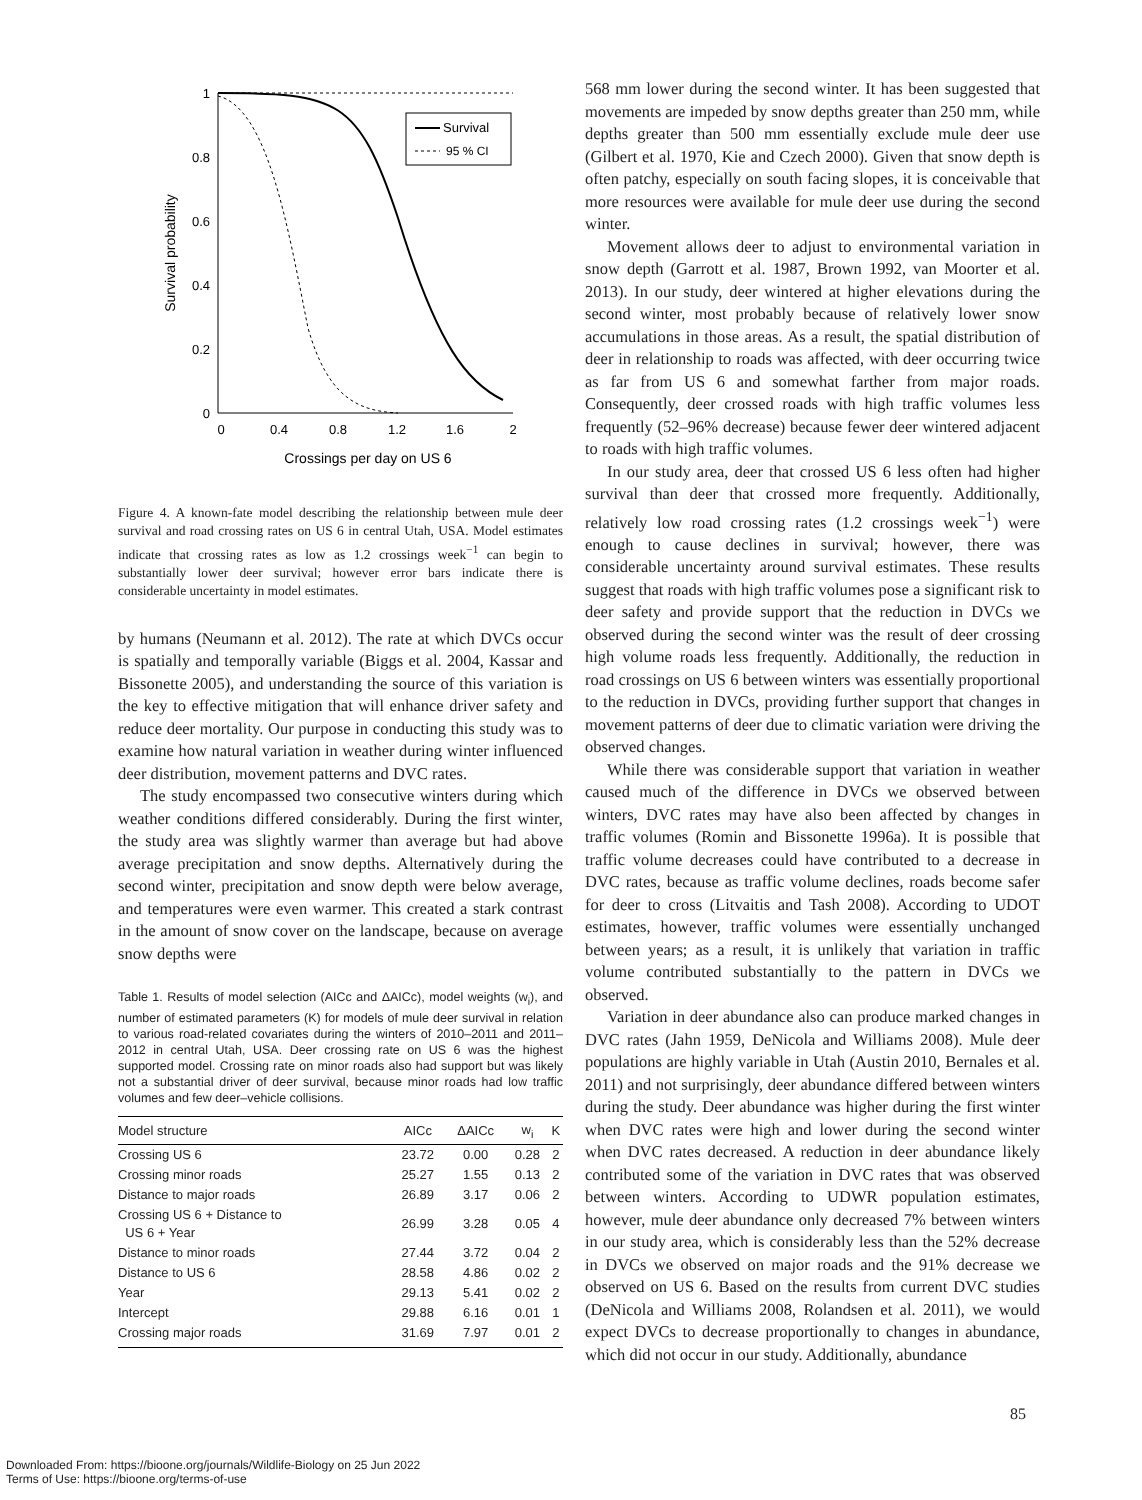1
0.8
0.6
0.4
0.2
0
0
0.4
0.8
1.2
1.6
2
Crossings per day on US 6
Survival probability
Survival
95 % CI
Figure 4. A known-fate model describing the relationship between mule deer survival and road crossing rates on US 6 in central Utah, USA. Model estimates indicate that crossing rates as low as 1.2 crossings week<sup>−1</sup> can begin to substantially lower deer survival; however error bars indicate there is considerable uncertainty in model estimates.
by humans (Neumann et al. 2012). The rate at which DVCs occur is spatially and temporally variable (Biggs et al. 2004, Kassar and Bissonette 2005), and understanding the source of this variation is the key to effective mitigation that will enhance driver safety and reduce deer mortality. Our purpose in conducting this study was to examine how natural variation in weather during winter influenced deer distribution, movement patterns and DVC rates.
The study encompassed two consecutive winters during which weather conditions differed considerably. During the first winter, the study area was slightly warmer than average but had above average precipitation and snow depths. Alternatively during the second winter, precipitation and snow depth were below average, and temperatures were even warmer. This created a stark contrast in the amount of snow cover on the landscape, because on average snow depths were
Table 1. Results of model selection (AICc and ΔAICc), model weights (w<sub>i</sub>), and number of estimated parameters (K) for models of mule deer survival in relation to various road-related covariates during the winters of 2010–2011 and 2011–2012 in central Utah, USA. Deer crossing rate on US 6 was the highest supported model. Crossing rate on minor roads also had support but was likely not a substantial driver of deer survival, because minor roads had low traffic volumes and few deer–vehicle collisions.
| Model structure | AICc | ΔAICc | w<sub>i</sub> | K |
| --- | --- | --- | --- | --- |
| Crossing US 6 | 23.72 | 0.00 | 0.28 | 2 |
| Crossing minor roads | 25.27 | 1.55 | 0.13 | 2 |
| Distance to major roads | 26.89 | 3.17 | 0.06 | 2 |
| Crossing US 6 + Distance to US 6 + Year | 26.99 | 3.28 | 0.05 | 4 |
| Distance to minor roads | 27.44 | 3.72 | 0.04 | 2 |
| Distance to US 6 | 28.58 | 4.86 | 0.02 | 2 |
| Year | 29.13 | 5.41 | 0.02 | 2 |
| Intercept | 29.88 | 6.16 | 0.01 | 1 |
| Crossing major roads | 31.69 | 7.97 | 0.01 | 2 |
568 mm lower during the second winter. It has been suggested that movements are impeded by snow depths greater than 250 mm, while depths greater than 500 mm essentially exclude mule deer use (Gilbert et al. 1970, Kie and Czech 2000). Given that snow depth is often patchy, especially on south facing slopes, it is conceivable that more resources were available for mule deer use during the second winter.
Movement allows deer to adjust to environmental variation in snow depth (Garrott et al. 1987, Brown 1992, van Moorter et al. 2013). In our study, deer wintered at higher elevations during the second winter, most probably because of relatively lower snow accumulations in those areas. As a result, the spatial distribution of deer in relationship to roads was affected, with deer occurring twice as far from US 6 and somewhat farther from major roads. Consequently, deer crossed roads with high traffic volumes less frequently (52–96% decrease) because fewer deer wintered adjacent to roads with high traffic volumes.
In our study area, deer that crossed US 6 less often had higher survival than deer that crossed more frequently. Additionally, relatively low road crossing rates (1.2 crossings week<sup>−1</sup>) were enough to cause declines in survival; however, there was considerable uncertainty around survival estimates. These results suggest that roads with high traffic volumes pose a significant risk to deer safety and provide support that the reduction in DVCs we observed during the second winter was the result of deer crossing high volume roads less frequently. Additionally, the reduction in road crossings on US 6 between winters was essentially proportional to the reduction in DVCs, providing further support that changes in movement patterns of deer due to climatic variation were driving the observed changes.
While there was considerable support that variation in weather caused much of the difference in DVCs we observed between winters, DVC rates may have also been affected by changes in traffic volumes (Romin and Bissonette 1996a). It is possible that traffic volume decreases could have contributed to a decrease in DVC rates, because as traffic volume declines, roads become safer for deer to cross (Litvaitis and Tash 2008). According to UDOT estimates, however, traffic volumes were essentially unchanged between years; as a result, it is unlikely that variation in traffic volume contributed substantially to the pattern in DVCs we observed.
Variation in deer abundance also can produce marked changes in DVC rates (Jahn 1959, DeNicola and Williams 2008). Mule deer populations are highly variable in Utah (Austin 2010, Bernales et al. 2011) and not surprisingly, deer abundance differed between winters during the study. Deer abundance was higher during the first winter when DVC rates were high and lower during the second winter when DVC rates decreased. A reduction in deer abundance likely contributed some of the variation in DVC rates that was observed between winters. According to UDWR population estimates, however, mule deer abundance only decreased 7% between winters in our study area, which is considerably less than the 52% decrease in DVCs we observed on major roads and the 91% decrease we observed on US 6. Based on the results from current DVC studies (DeNicola and Williams 2008, Rolandsen et al. 2011), we would expect DVCs to decrease proportionally to changes in abundance, which did not occur in our study. Additionally, abundance
85
Downloaded From: https://bioone.org/journals/Wildlife-Biology on 25 Jun 2022
Terms of Use: https://bioone.org/terms-of-use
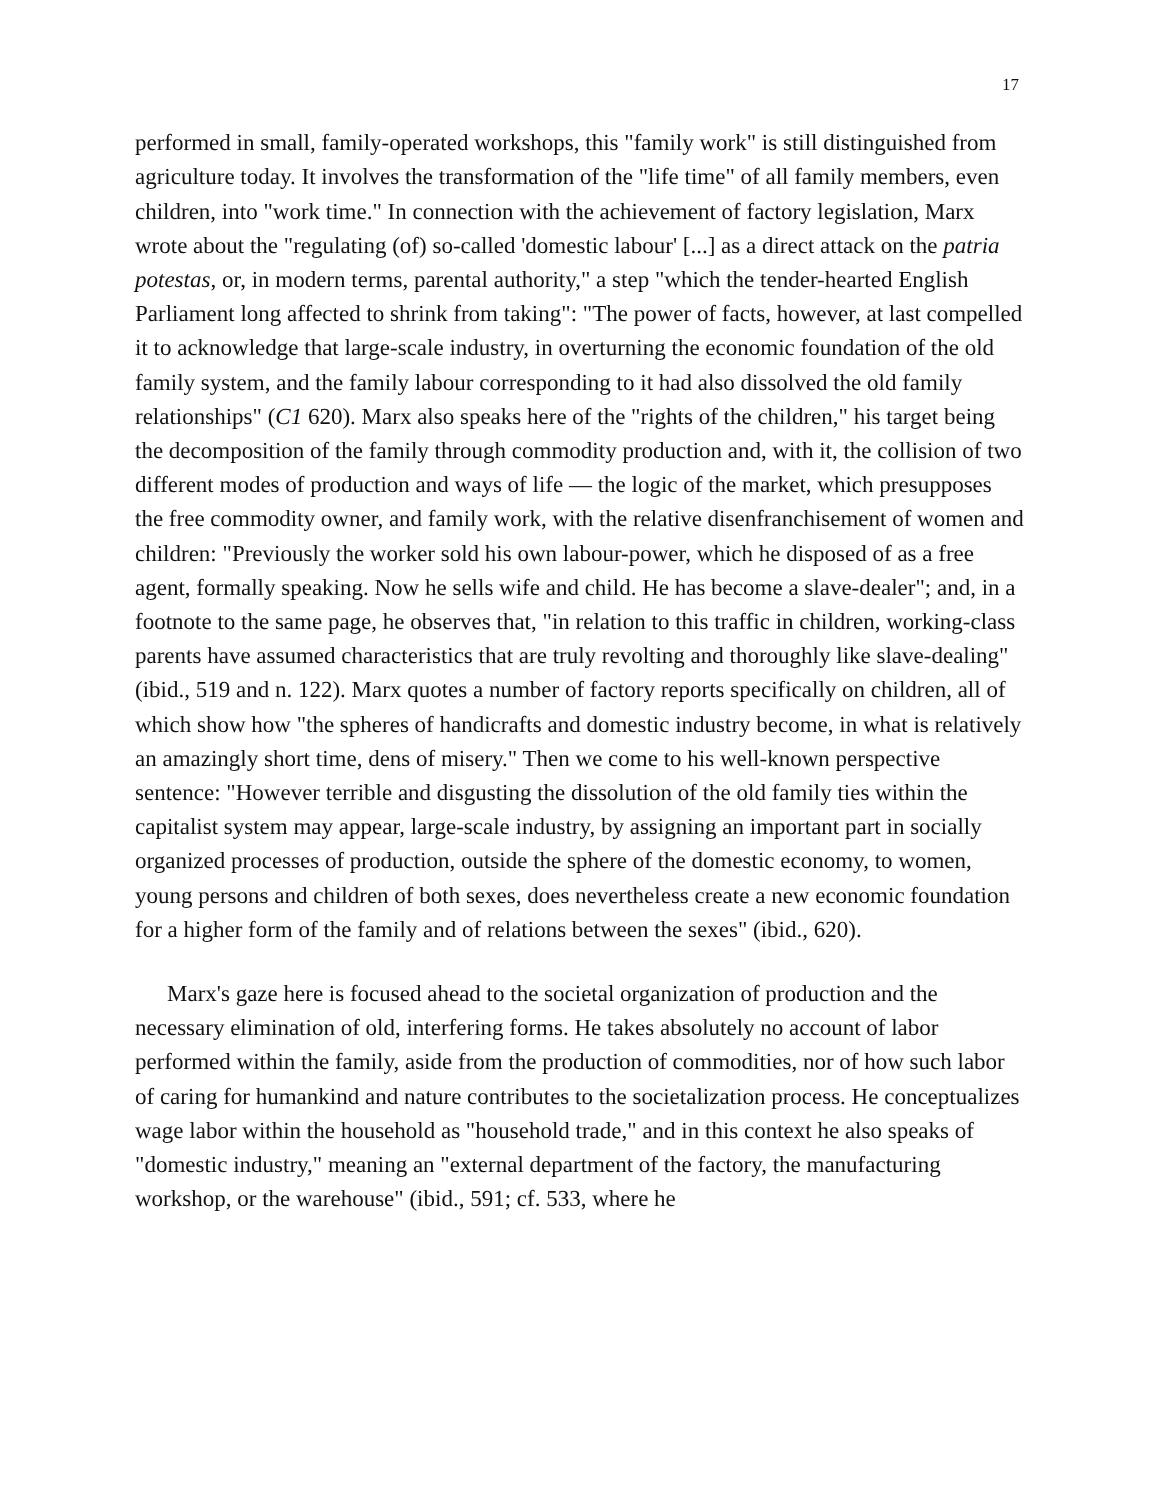17
performed in small, family-operated workshops, this "family work" is still distinguished from agriculture today. It involves the transformation of the "life time" of all family members, even children, into "work time." In connection with the achievement of factory legislation, Marx wrote about the "regulating (of) so-called 'domestic labour' [...] as a direct attack on the patria potestas, or, in modern terms, parental authority," a step "which the tender-hearted English Parliament long affected to shrink from taking": "The power of facts, however, at last compelled it to acknowledge that large-scale industry, in overturning the economic foundation of the old family system, and the family labour corresponding to it had also dissolved the old family relationships" (C1 620). Marx also speaks here of the "rights of the children," his target being the decomposition of the family through commodity production and, with it, the collision of two different modes of production and ways of life — the logic of the market, which presupposes the free commodity owner, and family work, with the relative disenfranchisement of women and children: "Previously the worker sold his own labour-power, which he disposed of as a free agent, formally speaking. Now he sells wife and child. He has become a slave-dealer"; and, in a footnote to the same page, he observes that, "in relation to this traffic in children, working-class parents have assumed characteristics that are truly revolting and thoroughly like slave-dealing" (ibid., 519 and n. 122). Marx quotes a number of factory reports specifically on children, all of which show how "the spheres of handicrafts and domestic industry become, in what is relatively an amazingly short time, dens of misery." Then we come to his well-known perspective sentence: "However terrible and disgusting the dissolution of the old family ties within the capitalist system may appear, large-scale industry, by assigning an important part in socially organized processes of production, outside the sphere of the domestic economy, to women, young persons and children of both sexes, does nevertheless create a new economic foundation for a higher form of the family and of relations between the sexes" (ibid., 620).
Marx's gaze here is focused ahead to the societal organization of production and the necessary elimination of old, interfering forms. He takes absolutely no account of labor performed within the family, aside from the production of commodities, nor of how such labor of caring for humankind and nature contributes to the societalization process. He conceptualizes wage labor within the household as "household trade," and in this context he also speaks of "domestic industry," meaning an "external department of the factory, the manufacturing workshop, or the warehouse" (ibid., 591; cf. 533, where he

What to do » Taking the entries above, restate exactly those lines that fall between the line with "by humans (Neumann" and the line with "The study encompassed", keeping both of those lines too.

Answer for the task »
by humans (Neumann et al. 2012). The rate at which DVCs occur is spatially and temporally variable (Biggs et al. 2004, Kassar and Bissonette 2005), and understanding the source of this variation is the key to effective mitigation that will enhance driver safety and reduce deer mortality. Our purpose in conducting this study was to examine how natural variation in weather during winter influenced deer distribution, movement patterns and DVC rates.
The study encompassed two consecutive winters during which weather conditions differed considerably. During the first winter, the study area was slightly warmer than average but had above average precipitation and snow depths. Alternatively during the second winter, precipitation and snow depth were below average, and temperatures were even warmer. This created a stark contrast in the amount of snow cover on the landscape, because on average snow depths were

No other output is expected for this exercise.